Content starts
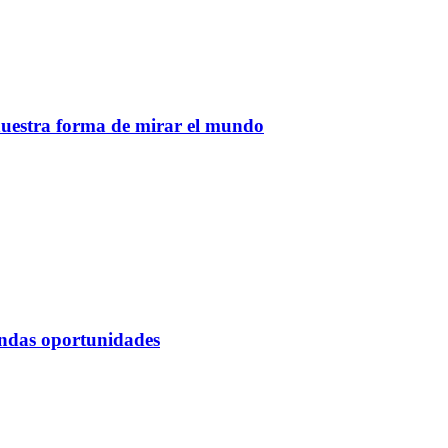
nuestra forma de mirar el mundo
undas oportunidades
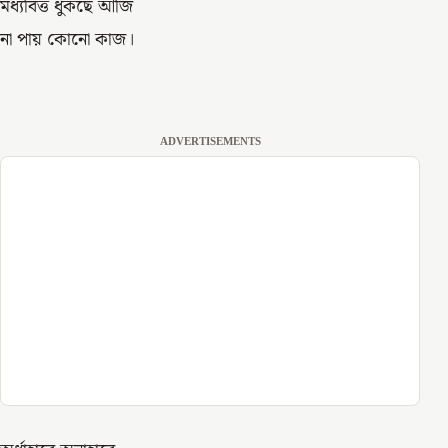
মধ্যবিত্ত ধুঁকছে আজি
না পায় কোনো কাজ।
ADVERTISEMENTS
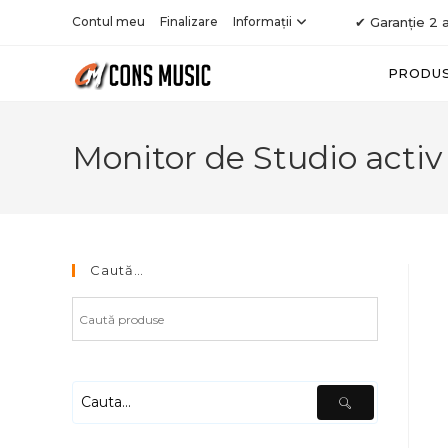
Skip
Contul meu
Finalizare
Informații
✔ Garanție 2 a
to
content
PRODU
Monitor de Studio acti
Caută…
Content ends
**Task to complete:** Pictures stay out; copy every entry above exactly.

**The completed task:**
nuestra forma de mirar el mundo
undas oportunidades
মধ্যবিত্ত ধুঁকছে আজি
না পায় কোনো কাজ।
ADVERTISEMENTS
Skip
Contul meu
Finalizare
Informații
✔ Garanție 2 a
to
content
PRODU
Monitor de Studio acti
Caută…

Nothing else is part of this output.